* Passage given *
Samuel Delany (photograph by Bill Wood)

In “Ash Wednesday,” the final text in Occasional Views, two volumes of essays, interviews, introductions, and Facebook posts, Samuel Delany describes his reputation as a writer: “sex radical, Afrofuturist, and grand master of science fiction.” This tripartite self-description is a good entry point for the newcomer to Delany’s prolific, diverse, and sometimes dizzying body of work. Sex radical: cult classic Times Square Red, Times Square Blue was an eloquent defense of public sex and cruising culture at the moment of New York’s Disneyfication, and his volume of letters, 1984, remains one of the most powerful documents of the early days of the AIDS crisis.

Afrofuturist: The term was coined by Mark Dery in a 1993 interview focused on Delany’s work. And grand master of science fiction: Babel-17 and The Einstein Intersection received the Nebula Award for best work of science fiction in the United States when Delany was in his 20s, and he’s also won the prestigious Hugo Award twice. These accomplishments only begin to suggest the depth and breadth of the author’s contribution to literature.

For that reason, connoisseurs of his work can be thankful that, over the past few decades, Wesleyan University Press has been publishing new editions of out-of-print works like the four-volume Return to Nevèrÿon series (one of my faves), as well as presenting Delany’s criticism and interviews in collections such as Longer Views, Shorter Views, and now the two volumes of Occasional Views. In Volume 1, “More About Writing” and Other Essays, the writers about whom Delany is passionate form a through line that is likely to send anyone who hasn’t read, say, Theodore Sturgeon or Joanna Russ to the library. But his enthusiasms are not restricted to science-fiction authors — he also loves John Ashbery, Gustave Flaubert (particularly Sentimental Education), Willa Cather, and William Gaddis. One of the best essays here is Delany’s tour de force “Atlantis Rose …: Some Notes on Hart Crane.”

* Written instruction 1 *
Reproduce the part of the piece on Samuel Delany starting with "Samuel Delany (photograph" and going on through "the AIDS crisis.".
The listing that comes next has no connection to the passage above.

Items in a dataset listing:
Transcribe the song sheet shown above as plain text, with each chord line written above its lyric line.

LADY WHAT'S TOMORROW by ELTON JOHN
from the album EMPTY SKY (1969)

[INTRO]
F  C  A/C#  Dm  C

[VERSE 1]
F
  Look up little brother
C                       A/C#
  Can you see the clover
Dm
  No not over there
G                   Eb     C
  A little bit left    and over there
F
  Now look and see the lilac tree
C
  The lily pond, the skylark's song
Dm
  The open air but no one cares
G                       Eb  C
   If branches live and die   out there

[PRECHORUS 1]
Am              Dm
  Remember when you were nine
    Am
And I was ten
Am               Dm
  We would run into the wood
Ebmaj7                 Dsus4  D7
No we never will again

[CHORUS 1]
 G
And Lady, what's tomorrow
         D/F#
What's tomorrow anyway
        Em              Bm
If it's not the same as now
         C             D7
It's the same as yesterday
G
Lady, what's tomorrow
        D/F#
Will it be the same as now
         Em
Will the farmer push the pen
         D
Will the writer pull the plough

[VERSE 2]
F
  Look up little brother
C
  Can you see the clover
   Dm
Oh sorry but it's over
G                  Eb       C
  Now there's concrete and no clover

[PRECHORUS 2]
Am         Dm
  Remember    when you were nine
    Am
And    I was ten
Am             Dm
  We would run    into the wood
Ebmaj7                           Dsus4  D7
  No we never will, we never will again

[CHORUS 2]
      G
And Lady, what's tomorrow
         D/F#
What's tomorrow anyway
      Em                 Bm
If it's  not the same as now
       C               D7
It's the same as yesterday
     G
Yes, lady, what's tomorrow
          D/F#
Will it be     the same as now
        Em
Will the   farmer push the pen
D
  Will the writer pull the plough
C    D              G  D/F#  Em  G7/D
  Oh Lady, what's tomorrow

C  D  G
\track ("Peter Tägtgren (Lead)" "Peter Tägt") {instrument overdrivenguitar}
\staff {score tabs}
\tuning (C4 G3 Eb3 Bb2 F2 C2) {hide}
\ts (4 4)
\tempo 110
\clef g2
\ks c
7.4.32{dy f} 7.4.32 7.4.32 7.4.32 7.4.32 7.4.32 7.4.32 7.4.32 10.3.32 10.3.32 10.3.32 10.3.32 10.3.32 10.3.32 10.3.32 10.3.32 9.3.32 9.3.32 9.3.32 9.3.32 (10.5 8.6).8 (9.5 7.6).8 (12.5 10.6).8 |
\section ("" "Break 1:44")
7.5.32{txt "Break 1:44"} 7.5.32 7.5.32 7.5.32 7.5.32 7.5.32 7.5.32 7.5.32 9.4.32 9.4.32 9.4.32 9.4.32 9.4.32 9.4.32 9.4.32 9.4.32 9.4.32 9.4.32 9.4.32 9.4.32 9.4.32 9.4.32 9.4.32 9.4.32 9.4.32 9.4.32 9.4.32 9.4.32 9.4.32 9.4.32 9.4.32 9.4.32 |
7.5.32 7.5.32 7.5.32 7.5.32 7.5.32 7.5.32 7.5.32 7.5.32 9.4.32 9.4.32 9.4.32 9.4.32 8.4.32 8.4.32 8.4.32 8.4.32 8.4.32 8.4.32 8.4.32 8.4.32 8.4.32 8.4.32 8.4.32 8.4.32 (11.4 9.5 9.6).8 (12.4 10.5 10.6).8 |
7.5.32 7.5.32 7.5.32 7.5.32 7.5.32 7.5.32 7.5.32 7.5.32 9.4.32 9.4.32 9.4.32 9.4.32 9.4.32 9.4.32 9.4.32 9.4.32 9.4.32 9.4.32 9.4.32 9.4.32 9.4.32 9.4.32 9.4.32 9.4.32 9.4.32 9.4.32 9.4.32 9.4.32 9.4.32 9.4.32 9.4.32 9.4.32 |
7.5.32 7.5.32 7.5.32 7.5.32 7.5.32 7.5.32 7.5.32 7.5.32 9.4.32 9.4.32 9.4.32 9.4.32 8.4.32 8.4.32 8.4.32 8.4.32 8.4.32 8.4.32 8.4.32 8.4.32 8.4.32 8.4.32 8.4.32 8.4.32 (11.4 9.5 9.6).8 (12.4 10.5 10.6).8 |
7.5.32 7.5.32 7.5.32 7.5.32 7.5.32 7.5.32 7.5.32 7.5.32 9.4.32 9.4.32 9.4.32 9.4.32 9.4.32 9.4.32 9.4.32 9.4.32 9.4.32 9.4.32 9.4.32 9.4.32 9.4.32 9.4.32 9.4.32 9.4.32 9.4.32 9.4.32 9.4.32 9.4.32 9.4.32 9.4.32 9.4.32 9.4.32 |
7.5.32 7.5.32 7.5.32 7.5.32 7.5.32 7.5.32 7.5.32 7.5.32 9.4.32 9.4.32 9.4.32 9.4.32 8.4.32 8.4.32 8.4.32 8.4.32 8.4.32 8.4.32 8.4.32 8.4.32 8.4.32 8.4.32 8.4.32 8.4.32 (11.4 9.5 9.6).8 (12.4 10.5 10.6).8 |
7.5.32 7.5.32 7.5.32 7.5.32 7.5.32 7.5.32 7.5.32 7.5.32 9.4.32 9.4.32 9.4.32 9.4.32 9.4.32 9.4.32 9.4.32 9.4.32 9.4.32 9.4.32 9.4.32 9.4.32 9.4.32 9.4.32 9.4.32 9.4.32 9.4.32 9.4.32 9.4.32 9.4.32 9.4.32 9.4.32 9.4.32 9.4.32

* Written instruction 2 *
Turn the listing, from its start through the line that contains "Oh Lady, what's tomorrow", into a Markdown table with the columns Row and Line, numbering each row and skipping blank lines.

* Right answer 1 *
Samuel Delany (photograph by Bill Wood)

In “Ash Wednesday,” the final text in Occasional Views, two volumes of essays, interviews, introductions, and Facebook posts, Samuel Delany describes his reputation as a writer: “sex radical, Afrofuturist, and grand master of science fiction.” This tripartite self-description is a good entry point for the newcomer to Delany’s prolific, diverse, and sometimes dizzying body of work. Sex radical: cult classic Times Square Red, Times Square Blue was an eloquent defense of public sex and cruising culture at the moment of New York’s Disneyfication, and his volume of letters, 1984, remains one of the most powerful documents of the early days of the AIDS crisis.

* Right answer 2 *
| Row | Line |
|---|---|
| 1 | Transcribe the song sheet shown above as plain text, with each chord line written above its lyric line. |
| 2 | LADY WHAT'S TOMORROW by ELTON JOHN |
| 3 | from the album EMPTY SKY (1969) |
| 4 | [INTRO] |
| 5 | F  C  A/C#  Dm  C |
| 6 | [VERSE 1] |
| 7 | F |
| 8 |   Look up little brother |
| 9 | C                       A/C# |
| 10 |   Can you see the clover |
| 11 | Dm |
| 12 |   No not over there |
| 13 | G                   Eb     C |
| 14 |   A little bit left    and over there |
| 15 | F |
| 16 |   Now look and see the lilac tree |
| 17 | C |
| 18 |   The lily pond, the skylark's song |
| 19 | Dm |
| 20 |   The open air but no one cares |
| 21 | G                       Eb  C |
| 22 |    If branches live and die   out there |
| 23 | [PRECHORUS 1] |
| 24 | Am              Dm |
| 25 |   Remember when you were nine |
| 26 |     Am |
| 27 | And I was ten |
| 28 | Am               Dm |
| 29 |   We would run into the wood |
| 30 | Ebmaj7                 Dsus4  D7 |
| 31 | No we never will again |
| 32 | [CHORUS 1] |
| 33 |  G |
| 34 | And Lady, what's tomorrow |
| 35 |          D/F# |
| 36 | What's tomorrow anyway |
| 37 |         Em              Bm |
| 38 | If it's not the same as now |
| 39 |          C             D7 |
| 40 | It's the same as yesterday |
| 41 | G |
| 42 | Lady, what's tomorrow |
| 43 |         D/F# |
| 44 | Will it be the same as now |
| 45 |          Em |
| 46 | Will the farmer push the pen |
| 47 |          D |
| 48 | Will the writer pull the plough |
| 49 | [VERSE 2] |
| 50 | F |
| 51 |   Look up little brother |
| 52 | C |
| 53 |   Can you see the clover |
| 54 |    Dm |
| 55 | Oh sorry but it's over |
| 56 | G                  Eb       C |
| 57 |   Now there's concrete and no clover |
| 58 | [PRECHORUS 2] |
| 59 | Am         Dm |
| 60 |   Remember    when you were nine |
| 61 |     Am |
| 62 | And    I was ten |
| 63 | Am             Dm |
| 64 |   We would run    into the wood |
| 65 | Ebmaj7                           Dsus4  D7 |
| 66 |   No we never will, we never will again |
| 67 | [CHORUS 2] |
| 68 |       G |
| 69 | And Lady, what's tomorrow |
| 70 |          D/F# |
| 71 | What's tomorrow anyway |
| 72 |       Em                 Bm |
| 73 | If it's  not the same as now |
| 74 |        C               D7 |
| 75 | It's the same as yesterday |
| 76 |      G |
| 77 | Yes, lady, what's tomorrow |
| 78 |           D/F# |
| 79 | Will it be     the same as now |
| 80 |         Em |
| 81 | Will the   farmer push the pen |
| 82 | D |
| 83 |   Will the writer pull the plough |
| 84 | C    D              G  D/F#  Em  G7/D |
| 85 |   Oh Lady, what's tomorrow |